Tsinhgua Unigroup Ltd., the biggest microchip company in China, is preparing a $23 billion bid for memory chip maker Micron Technology Inc. MU , according to The Wall Street Journal.

If it goes ahead, the bid would be the biggest ever acquisition of a U.S. company by a Chinese one, dwarfing the $7.1 billion purchase of Smithfield Foods by Shuanghui International in 2013.

However, the WSJ said that the deal is still only being prepared, and quoted a Micron spokesman as saying that it hadn’t received an offer.

If it does go ahead, the deal is likely to attract the scrutiny of U.S. officials, who have blocked Chinese takeover attempts in the past on security grounds–notably, CNOOC’s bid for oil producer Unocal Inc. in 2005.

The body most likely to review it would be the Committee on Foreign Investments in the United States, which brings together officials from more than a dozen government departments and agencies, the WSJ said.

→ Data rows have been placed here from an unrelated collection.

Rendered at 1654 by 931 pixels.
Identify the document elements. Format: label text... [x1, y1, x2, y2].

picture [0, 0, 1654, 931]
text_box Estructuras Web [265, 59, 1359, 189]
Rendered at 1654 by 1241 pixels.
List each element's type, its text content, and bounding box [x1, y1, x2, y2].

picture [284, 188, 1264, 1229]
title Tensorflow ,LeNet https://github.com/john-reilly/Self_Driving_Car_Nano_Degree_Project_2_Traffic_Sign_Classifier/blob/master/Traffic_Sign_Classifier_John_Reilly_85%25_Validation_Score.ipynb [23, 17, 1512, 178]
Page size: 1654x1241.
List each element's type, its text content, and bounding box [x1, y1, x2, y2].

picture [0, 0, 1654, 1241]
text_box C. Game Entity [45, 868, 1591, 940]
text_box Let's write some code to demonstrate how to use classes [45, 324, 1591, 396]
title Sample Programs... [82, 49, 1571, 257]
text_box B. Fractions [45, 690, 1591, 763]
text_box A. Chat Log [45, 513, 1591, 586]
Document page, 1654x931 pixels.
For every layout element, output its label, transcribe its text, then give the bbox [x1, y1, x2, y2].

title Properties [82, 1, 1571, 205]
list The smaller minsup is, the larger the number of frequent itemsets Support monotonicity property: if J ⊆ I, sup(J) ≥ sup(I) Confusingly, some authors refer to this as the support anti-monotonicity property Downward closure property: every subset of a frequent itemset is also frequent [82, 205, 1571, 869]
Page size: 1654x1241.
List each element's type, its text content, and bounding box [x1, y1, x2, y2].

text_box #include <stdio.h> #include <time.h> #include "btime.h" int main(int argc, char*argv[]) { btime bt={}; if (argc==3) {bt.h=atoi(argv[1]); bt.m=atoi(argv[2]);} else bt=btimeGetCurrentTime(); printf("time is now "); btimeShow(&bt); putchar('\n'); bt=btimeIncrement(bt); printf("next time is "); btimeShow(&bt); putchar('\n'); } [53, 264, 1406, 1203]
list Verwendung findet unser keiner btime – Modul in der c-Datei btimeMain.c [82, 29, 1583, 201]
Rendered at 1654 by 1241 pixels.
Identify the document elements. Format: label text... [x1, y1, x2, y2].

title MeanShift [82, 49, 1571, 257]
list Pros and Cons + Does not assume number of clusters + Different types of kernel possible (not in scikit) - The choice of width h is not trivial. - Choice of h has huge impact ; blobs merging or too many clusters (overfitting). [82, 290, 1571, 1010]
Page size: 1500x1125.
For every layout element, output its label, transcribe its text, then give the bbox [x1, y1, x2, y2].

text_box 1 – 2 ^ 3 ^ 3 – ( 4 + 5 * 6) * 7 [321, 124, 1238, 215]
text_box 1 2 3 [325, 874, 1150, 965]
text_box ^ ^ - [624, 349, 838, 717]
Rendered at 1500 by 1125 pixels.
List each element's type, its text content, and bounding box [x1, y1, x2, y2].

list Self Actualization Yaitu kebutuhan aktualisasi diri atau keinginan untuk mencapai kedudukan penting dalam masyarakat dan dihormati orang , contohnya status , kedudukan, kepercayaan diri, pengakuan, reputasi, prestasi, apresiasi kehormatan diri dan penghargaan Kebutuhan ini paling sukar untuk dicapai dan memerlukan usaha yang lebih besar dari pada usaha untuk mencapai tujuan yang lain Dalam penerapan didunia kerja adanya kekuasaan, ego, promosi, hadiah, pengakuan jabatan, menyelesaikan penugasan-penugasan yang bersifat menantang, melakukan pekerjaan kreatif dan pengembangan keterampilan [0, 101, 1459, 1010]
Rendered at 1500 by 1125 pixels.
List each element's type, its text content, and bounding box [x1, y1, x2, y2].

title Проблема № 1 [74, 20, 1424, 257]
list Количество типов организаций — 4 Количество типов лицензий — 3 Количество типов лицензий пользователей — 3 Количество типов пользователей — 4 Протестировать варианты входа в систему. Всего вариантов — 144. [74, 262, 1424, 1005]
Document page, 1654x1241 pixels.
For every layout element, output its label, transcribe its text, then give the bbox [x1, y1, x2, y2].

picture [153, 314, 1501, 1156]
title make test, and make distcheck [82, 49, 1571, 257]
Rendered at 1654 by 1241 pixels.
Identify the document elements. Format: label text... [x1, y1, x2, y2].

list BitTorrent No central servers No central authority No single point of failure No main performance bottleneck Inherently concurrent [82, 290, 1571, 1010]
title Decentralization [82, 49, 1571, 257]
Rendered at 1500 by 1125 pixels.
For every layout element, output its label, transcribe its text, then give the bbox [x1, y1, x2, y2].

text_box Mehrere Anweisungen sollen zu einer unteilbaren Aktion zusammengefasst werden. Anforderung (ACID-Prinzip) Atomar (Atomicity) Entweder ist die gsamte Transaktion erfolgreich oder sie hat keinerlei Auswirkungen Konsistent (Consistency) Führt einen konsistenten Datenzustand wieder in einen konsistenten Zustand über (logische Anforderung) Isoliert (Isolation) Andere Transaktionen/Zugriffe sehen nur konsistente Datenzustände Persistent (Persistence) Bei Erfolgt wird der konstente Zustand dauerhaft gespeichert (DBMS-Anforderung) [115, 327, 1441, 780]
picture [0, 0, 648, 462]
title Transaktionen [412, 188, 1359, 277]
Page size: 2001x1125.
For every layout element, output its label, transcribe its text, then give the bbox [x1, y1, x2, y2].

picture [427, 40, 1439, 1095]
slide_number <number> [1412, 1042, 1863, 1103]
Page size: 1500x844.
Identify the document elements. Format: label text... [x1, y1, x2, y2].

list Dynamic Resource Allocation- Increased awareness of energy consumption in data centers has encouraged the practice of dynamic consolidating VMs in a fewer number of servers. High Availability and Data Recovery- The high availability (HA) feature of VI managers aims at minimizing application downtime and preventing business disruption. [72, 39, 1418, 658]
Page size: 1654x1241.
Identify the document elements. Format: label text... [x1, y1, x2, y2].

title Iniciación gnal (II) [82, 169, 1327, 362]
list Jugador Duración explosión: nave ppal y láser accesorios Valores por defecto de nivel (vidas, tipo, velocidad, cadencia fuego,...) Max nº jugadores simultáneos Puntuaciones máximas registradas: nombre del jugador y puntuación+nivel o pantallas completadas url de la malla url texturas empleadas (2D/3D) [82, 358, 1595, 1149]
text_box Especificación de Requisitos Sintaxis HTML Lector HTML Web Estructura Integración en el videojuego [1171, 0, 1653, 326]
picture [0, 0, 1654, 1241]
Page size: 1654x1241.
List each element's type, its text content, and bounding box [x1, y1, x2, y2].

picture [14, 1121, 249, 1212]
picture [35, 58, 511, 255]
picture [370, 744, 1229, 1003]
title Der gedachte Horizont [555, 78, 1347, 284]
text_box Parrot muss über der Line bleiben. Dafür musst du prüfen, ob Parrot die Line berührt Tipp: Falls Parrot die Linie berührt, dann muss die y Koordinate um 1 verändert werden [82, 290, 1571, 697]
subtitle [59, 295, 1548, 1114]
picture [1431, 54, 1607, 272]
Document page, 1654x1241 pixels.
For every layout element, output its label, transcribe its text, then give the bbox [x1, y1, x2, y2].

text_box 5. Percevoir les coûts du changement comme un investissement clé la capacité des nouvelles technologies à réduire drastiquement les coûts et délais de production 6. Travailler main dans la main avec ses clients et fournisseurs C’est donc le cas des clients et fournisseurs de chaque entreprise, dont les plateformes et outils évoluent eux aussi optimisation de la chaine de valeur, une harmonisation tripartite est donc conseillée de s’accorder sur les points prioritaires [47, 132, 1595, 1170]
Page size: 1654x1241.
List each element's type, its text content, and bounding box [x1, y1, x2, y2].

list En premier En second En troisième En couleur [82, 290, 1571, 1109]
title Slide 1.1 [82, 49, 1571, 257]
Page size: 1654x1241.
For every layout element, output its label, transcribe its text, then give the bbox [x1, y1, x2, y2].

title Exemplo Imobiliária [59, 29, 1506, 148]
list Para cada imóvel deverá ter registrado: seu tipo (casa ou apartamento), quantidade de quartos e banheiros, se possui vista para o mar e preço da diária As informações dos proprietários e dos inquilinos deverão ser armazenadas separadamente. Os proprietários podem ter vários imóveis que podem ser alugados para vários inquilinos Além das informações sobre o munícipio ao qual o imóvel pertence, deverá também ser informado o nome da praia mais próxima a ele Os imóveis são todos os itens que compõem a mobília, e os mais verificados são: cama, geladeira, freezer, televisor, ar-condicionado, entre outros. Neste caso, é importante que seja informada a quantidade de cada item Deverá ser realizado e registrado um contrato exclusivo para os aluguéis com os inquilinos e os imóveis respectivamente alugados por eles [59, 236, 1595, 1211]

Tsinghua Unigroup does have some friends in the U.S. though. Intel Corp. INTC bought a 20% stake in the company last year, while Hewlett-Packard HPQ sold its Chinese-based networking subsidiary to it in May.

The state-owned company, set up by academics at the elite Tsinghua University, has taken upon itself the role of becoming a national champion in the chip-making sector, where it has lagged U.S., Taiwanese and Korean companies. China set up a $20 billion state-backed fund last year to bolster its expertise in the sector.

Tsinghua’s options for buying in expertise rather than developing it have narrowed in recent weeks due to a wave of consolidation in the sector, with Broadcom Corp. BRCM buying Avago Technologies Ltd. for $37 billion, and Intel agreeing to buy Altera [fortune-stock symbol=”ALTR” for $16.7 billion.

A deal would be a lot cheaper for Tsinghua now than it would have been last year, when Micron’s shares were still supported by cyclical tailwinds. They’ve fallen by more than 50% since then–due also in part to the perception that it is missing out on the consolidation trend.